Existe-t-il des études épidémiologiques précises sur les vétérans de ces essais nucléaires ?
Il n’existe pas d’étude générale sur ce problème. Une étude de mortalité menée par des chercheurs de Pau a révélé que les vétérans mourraient plus que la population générale de certaines pathologies comme les lymphomes. Une étude de morbidité sur les personnes malades est actuellement menée par une équipe du Morbihan qui devrait livrer ses résultats à l’automne.

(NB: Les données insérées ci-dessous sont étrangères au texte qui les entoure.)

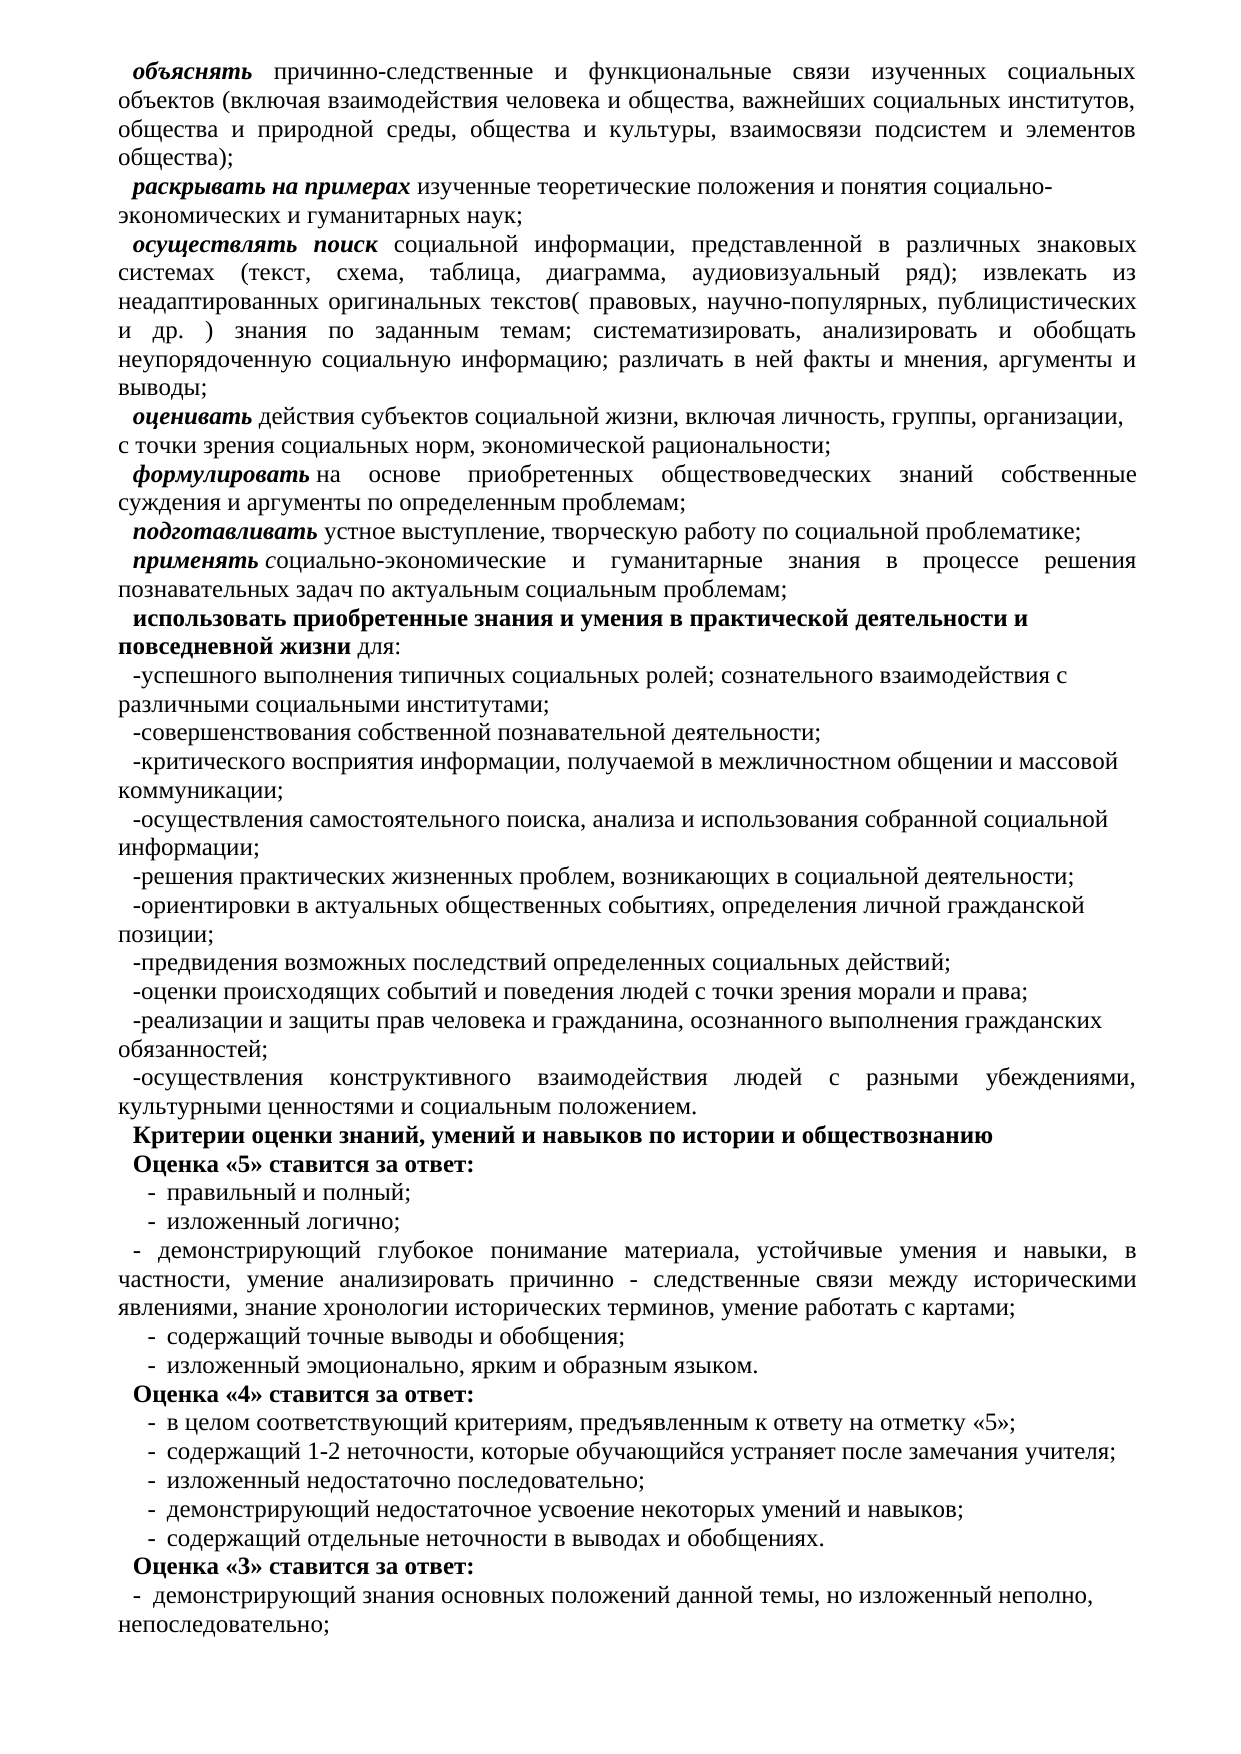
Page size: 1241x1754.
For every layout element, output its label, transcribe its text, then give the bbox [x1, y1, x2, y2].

Combien de vétérans sont susceptibles d’avoir été victimes de ces essais nucléaires ?
Au total, on cite le chiffre de 150 000 vétérans qui pourraient être concernés. De façon certaine, les victimes réelles se comptent par milliers.
Quelles étaient les mesures de protection prises à l’époque lors de ces essais ?
Pratiquement aucune. A titre d’exemple, sur les bateaux autour des atolls, le personnel de bord était confiné à l’intérieur au moment des tirs, avec une ventilation en sourdine. Mais une heure après, tout le monde était dehors à seulement 80 km des bombes qui sautaient comme des pétards.
On tournait autour en envoyant des avions qui prenaient notamment des photos et revenaient contaminés sur les bateaux, qui étaient nettoyés ensuite au balai brosse et à la mousse qui se retrouvait sur les matelots. Sur les atolls, les militaires étaient en short et chemisettes à l’air libre quelques heures seulement après les tirs.